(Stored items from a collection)

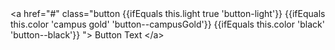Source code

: <div>&lt;a href="#"
	class="button 
		{{ifEquals this.light true 'button-light'}}
		{{ifEquals this.color 'campus gold' 'button--campusGold'}}
		{{ifEquals this.color 'black' 'button--black'}}
	"&gt;
		Button Text
&lt;/a&gt;</div>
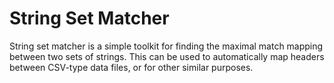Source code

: # String Set Matcher

String set matcher is a simple toolkit for finding the maximal match mapping
between two sets of strings.  This can be used to automatically map headers
between CSV-type data files, or for other similar purposes.

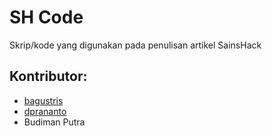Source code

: # SH Code

Skrip/kode yang digunakan pada penulisan artikel SainsHack

## Kontributor:
- [bagustris](bagustris)
- [dprananto](dprananto)
- Budiman Putra
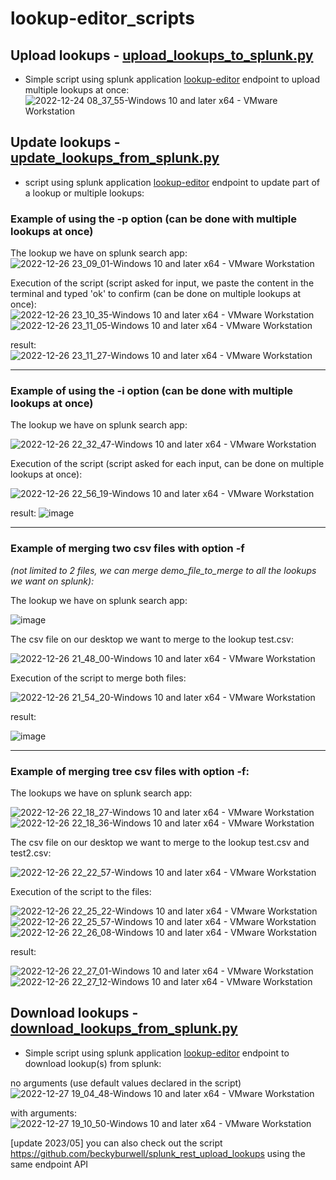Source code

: # lookup-editor_scripts


## Upload lookups - [upload_lookups_to_splunk.py](https://github.com/mthcht/lookup-editor_scripts/blob/main/upload_lookups_to_splunk.py)
  - Simple script using splunk application [lookup-editor](https://splunkbase.splunk.com/app/1724) endpoint to upload multiple lookups at once:
![2022-12-24 08_37_55-Windows 10 and later x64 - VMware Workstation](https://user-images.githubusercontent.com/75267080/209426236-8a713d04-f128-4c52-97c3-0e2b6109aeac.png)


## Update lookups - [update_lookups_from_splunk.py](https://github.com/mthcht/lookup-editor_scripts/blob/main/update_lookups_from_splunk.py)
  - script using splunk application [lookup-editor](https://splunkbase.splunk.com/app/1724) endpoint to update part of a lookup or multiple lookups:


### Example of using the -p option (can be done with multiple lookups at once)

The lookup we have on splunk search app:
![2022-12-26 23_09_01-Windows 10 and later x64 - VMware Workstation](https://user-images.githubusercontent.com/75267080/209585956-1eab4858-a727-488b-a065-aad4d6f6540c.png)


Execution of the script (script asked for input, we paste the content in the terminal and typed 'ok' to confirm (can be done on multiple lookups at once):
![2022-12-26 23_10_35-Windows 10 and later x64 - VMware Workstation](https://user-images.githubusercontent.com/75267080/209585959-931ad7e7-6096-4df9-a538-87a3036698a1.png)
![2022-12-26 23_11_05-Windows 10 and later x64 - VMware Workstation](https://user-images.githubusercontent.com/75267080/209585964-ea14a374-1368-4f7d-bdfd-ee7f85522788.png)


result:
![2022-12-26 23_11_27-Windows 10 and later x64 - VMware Workstation](https://user-images.githubusercontent.com/75267080/209585966-6d410f30-34a7-45a6-ad43-f9d7f40cbe7f.png)




---

### Example of using the -i option (can be done with multiple lookups at once)

The lookup we have on splunk search app:

![2022-12-26 22_32_47-Windows 10 and later x64 - VMware Workstation](https://user-images.githubusercontent.com/75267080/209585490-9fe0d7da-0261-45c3-aa71-76623fd36400.png)

Execution of the script (script asked for each input, can be done on multiple lookups at once):

![2022-12-26 22_56_19-Windows 10 and later x64 - VMware Workstation](https://user-images.githubusercontent.com/75267080/209585499-597ee43b-cac3-44c2-9863-e57b5c312c8f.png)

result:
![image](https://user-images.githubusercontent.com/75267080/209585461-11de78f1-fe6c-4fa2-be51-dabeac8ccedb.png)



---

### Example of merging two csv files with option -f 
*(not limited to 2 files, we can merge demo_file_to_merge to all the lookups we want on splunk):*

The lookup we have on splunk search app:

![image](https://user-images.githubusercontent.com/75267080/209583591-650e3113-deb9-489e-baf4-5b4e58b5ae25.png)

The csv file on our desktop we want to merge to the lookup test.csv:

![2022-12-26 21_48_00-Windows 10 and later x64 - VMware Workstation](https://user-images.githubusercontent.com/75267080/209583442-ec5dbba9-8349-41a1-9b03-9b4f9bf32bf7.png)


Execution of the script to merge both files:

![2022-12-26 21_54_20-Windows 10 and later x64 - VMware Workstation](https://user-images.githubusercontent.com/75267080/209583455-06c86f30-bea6-4747-9e0c-954ce5c6e353.png)


result:

![image](https://user-images.githubusercontent.com/75267080/209583519-460a3cdb-edb6-4104-8238-96460117d96f.png)

---

### Example of merging tree csv files with option -f:

The lookups we have on splunk search app:

![2022-12-26 22_18_27-Windows 10 and later x64 - VMware Workstation](https://user-images.githubusercontent.com/75267080/209584199-c7cb46b1-f3d2-4583-b13d-46dff03de9e1.png)
![2022-12-26 22_18_36-Windows 10 and later x64 - VMware Workstation](https://user-images.githubusercontent.com/75267080/209584203-bcba925e-aaba-4ef6-a722-3c6922ad684c.png)

The csv file on our desktop we want to merge to the lookup test.csv and test2.csv:

![2022-12-26 22_22_57-Windows 10 and later x64 - VMware Workstation](https://user-images.githubusercontent.com/75267080/209584212-1b126602-1567-484f-bb5c-6d38c8ca9b5f.png)


Execution of the script to the files:

![2022-12-26 22_25_22-Windows 10 and later x64 - VMware Workstation](https://user-images.githubusercontent.com/75267080/209584246-759171ee-e9e1-47f5-8be9-324b6346bac6.png)
![2022-12-26 22_25_57-Windows 10 and later x64 - VMware Workstation](https://user-images.githubusercontent.com/75267080/209584252-168c482b-7648-4f11-9afb-e9e463c2fed1.png)
![2022-12-26 22_26_08-Windows 10 and later x64 - VMware Workstation](https://user-images.githubusercontent.com/75267080/209584255-fbc1609e-255f-44b8-8a0e-44a08ca93ffa.png)


result:

![2022-12-26 22_27_01-Windows 10 and later x64 - VMware Workstation](https://user-images.githubusercontent.com/75267080/209584262-72d286f9-e9a9-4e1f-9021-c1268a3f4758.png)
![2022-12-26 22_27_12-Windows 10 and later x64 - VMware Workstation](https://user-images.githubusercontent.com/75267080/209584265-8a140ec5-d153-4f4c-a14d-3674b4e7203b.png)


## Download lookups - [download_lookups_from_splunk.py](https://github.com/mthcht/lookup-editor_scripts/blob/main/download_lookups_from_splunk.py)
- Simple script using splunk application [lookup-editor](https://splunkbase.splunk.com/app/1724) endpoint to download lookup(s) from splunk:

no arguments (use default values declared in the script)
![2022-12-27 19_04_48-Windows 10 and later x64 - VMware Workstation](https://user-images.githubusercontent.com/75267080/209706146-825392de-6341-4d20-b75d-bb8a7e4c40f2.png)

with arguments:
![2022-12-27 19_10_50-Windows 10 and later x64 - VMware Workstation](https://user-images.githubusercontent.com/75267080/209706214-9166f846-b7db-484b-ab5f-38d78513d69f.png)


[update 2023/05] you can also check out the script https://github.com/beckyburwell/splunk_rest_upload_lookups using the same endpoint API
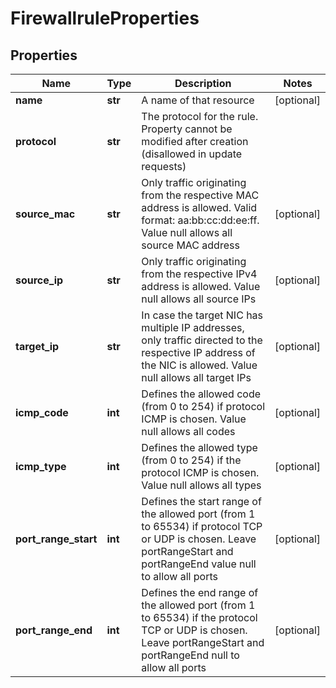 # FirewallruleProperties

## Properties
| Name | Type | Description | Notes |
| ------------ | ------------- | ------------- | ------------- |
| **name** | **str** | A name of that resource | [optional]  |
| **protocol** | **str** | The protocol for the rule. Property cannot be modified after creation (disallowed in update requests) |  |
| **source_mac** | **str** | Only traffic originating from the respective MAC address is allowed. Valid format: aa:bb:cc:dd:ee:ff. Value null allows all source MAC address | [optional]  |
| **source_ip** | **str** | Only traffic originating from the respective IPv4 address is allowed. Value null allows all source IPs | [optional]  |
| **target_ip** | **str** | In case the target NIC has multiple IP addresses, only traffic directed to the respective IP address of the NIC is allowed. Value null allows all target IPs | [optional]  |
| **icmp_code** | **int** | Defines the allowed code (from 0 to 254) if protocol ICMP is chosen. Value null allows all codes | [optional]  |
| **icmp_type** | **int** | Defines the allowed type (from 0 to 254) if the protocol ICMP is chosen. Value null allows all types | [optional]  |
| **port_range_start** | **int** | Defines the start range of the allowed port (from 1 to 65534) if protocol TCP or UDP is chosen. Leave portRangeStart and portRangeEnd value null to allow all ports | [optional]  |
| **port_range_end** | **int** | Defines the end range of the allowed port (from 1 to 65534) if the protocol TCP or UDP is chosen. Leave portRangeStart and portRangeEnd null to allow all ports | [optional]  |


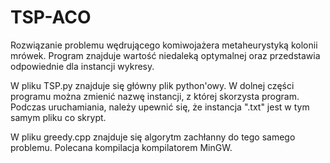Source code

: # TSP-ACO
Rozwiązanie problemu wędrującego komiwojażera metaheurystyką kolonii mrówek. Program znajduje wartość niedaleką optymalnej oraz przedstawia odpowiednie dla instancji wykresy.


W pliku TSP.py znajduje się główny plik python'owy.
W dolnej części programu można zmienić nazwę instancji, z której skorzysta program.
Podczas uruchamiania, należy upewnić się, że instancja ".txt" jest w tym samym pliku co skrypt.

W pliku greedy.cpp znajduje się algorytm zachłanny do tego samego problemu.
Polecana kompilacja kompilatorem MinGW.
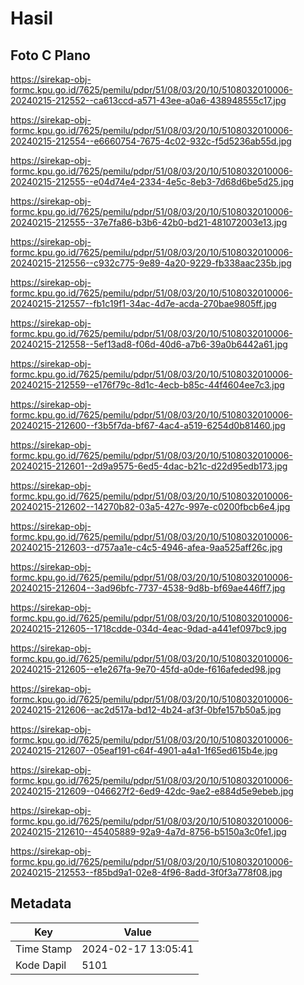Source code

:# Hasil

## Foto C Plano

https://sirekap-obj-formc.kpu.go.id/7625/pemilu/pdpr/51/08/03/20/10/5108032010006-20240215-212552--ca613ccd-a571-43ee-a0a6-438948555c17.jpg

https://sirekap-obj-formc.kpu.go.id/7625/pemilu/pdpr/51/08/03/20/10/5108032010006-20240215-212554--e6660754-7675-4c02-932c-f5d5236ab55d.jpg

https://sirekap-obj-formc.kpu.go.id/7625/pemilu/pdpr/51/08/03/20/10/5108032010006-20240215-212555--e04d74e4-2334-4e5c-8eb3-7d68d6be5d25.jpg

https://sirekap-obj-formc.kpu.go.id/7625/pemilu/pdpr/51/08/03/20/10/5108032010006-20240215-212555--37e7fa86-b3b6-42b0-bd21-481072003e13.jpg

https://sirekap-obj-formc.kpu.go.id/7625/pemilu/pdpr/51/08/03/20/10/5108032010006-20240215-212556--c932c775-9e89-4a20-9229-fb338aac235b.jpg

https://sirekap-obj-formc.kpu.go.id/7625/pemilu/pdpr/51/08/03/20/10/5108032010006-20240215-212557--fb1c19f1-34ac-4d7e-acda-270bae9805ff.jpg

https://sirekap-obj-formc.kpu.go.id/7625/pemilu/pdpr/51/08/03/20/10/5108032010006-20240215-212558--5ef13ad8-f06d-40d6-a7b6-39a0b6442a61.jpg

https://sirekap-obj-formc.kpu.go.id/7625/pemilu/pdpr/51/08/03/20/10/5108032010006-20240215-212559--e176f79c-8d1c-4ecb-b85c-44f4604ee7c3.jpg

https://sirekap-obj-formc.kpu.go.id/7625/pemilu/pdpr/51/08/03/20/10/5108032010006-20240215-212600--f3b5f7da-bf67-4ac4-a519-6254d0b81460.jpg

https://sirekap-obj-formc.kpu.go.id/7625/pemilu/pdpr/51/08/03/20/10/5108032010006-20240215-212601--2d9a9575-6ed5-4dac-b21c-d22d95edb173.jpg

https://sirekap-obj-formc.kpu.go.id/7625/pemilu/pdpr/51/08/03/20/10/5108032010006-20240215-212602--14270b82-03a5-427c-997e-c0200fbcb6e4.jpg

https://sirekap-obj-formc.kpu.go.id/7625/pemilu/pdpr/51/08/03/20/10/5108032010006-20240215-212603--d757aa1e-c4c5-4946-afea-9aa525aff26c.jpg

https://sirekap-obj-formc.kpu.go.id/7625/pemilu/pdpr/51/08/03/20/10/5108032010006-20240215-212604--3ad96bfc-7737-4538-9d8b-bf69ae446ff7.jpg

https://sirekap-obj-formc.kpu.go.id/7625/pemilu/pdpr/51/08/03/20/10/5108032010006-20240215-212605--1718cdde-034d-4eac-9dad-a441ef097bc9.jpg

https://sirekap-obj-formc.kpu.go.id/7625/pemilu/pdpr/51/08/03/20/10/5108032010006-20240215-212605--e1e267fa-9e70-45fd-a0de-f616afeded98.jpg

https://sirekap-obj-formc.kpu.go.id/7625/pemilu/pdpr/51/08/03/20/10/5108032010006-20240215-212606--ac2d517a-bd12-4b24-af3f-0bfe157b50a5.jpg

https://sirekap-obj-formc.kpu.go.id/7625/pemilu/pdpr/51/08/03/20/10/5108032010006-20240215-212607--05eaf191-c64f-4901-a4a1-1f65ed615b4e.jpg

https://sirekap-obj-formc.kpu.go.id/7625/pemilu/pdpr/51/08/03/20/10/5108032010006-20240215-212609--046627f2-6ed9-42dc-9ae2-e884d5e9ebeb.jpg

https://sirekap-obj-formc.kpu.go.id/7625/pemilu/pdpr/51/08/03/20/10/5108032010006-20240215-212610--45405889-92a9-4a7d-8756-b5150a3c0fe1.jpg

https://sirekap-obj-formc.kpu.go.id/7625/pemilu/pdpr/51/08/03/20/10/5108032010006-20240215-212553--f85bd9a1-02e8-4f96-8add-3f0f3a778f08.jpg


## Metadata

| Key        | Value               |
| ---------- | ------------------- |
| Time Stamp | 2024-02-17 13:05:41 |
| Kode Dapil | 5101                |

**WHAT YOU SHOULD DO:** Among the records above, which lines hold the word "address"? Copy each one.

**TASK ANSWER:**
| **source_mac** | **str** | Only traffic originating from the respective MAC address is allowed. Valid format: aa:bb:cc:dd:ee:ff. Value null allows all source MAC address | [optional]  |
| **source_ip** | **str** | Only traffic originating from the respective IPv4 address is allowed. Value null allows all source IPs | [optional]  |
| **target_ip** | **str** | In case the target NIC has multiple IP addresses, only traffic directed to the respective IP address of the NIC is allowed. Value null allows all target IPs | [optional]  |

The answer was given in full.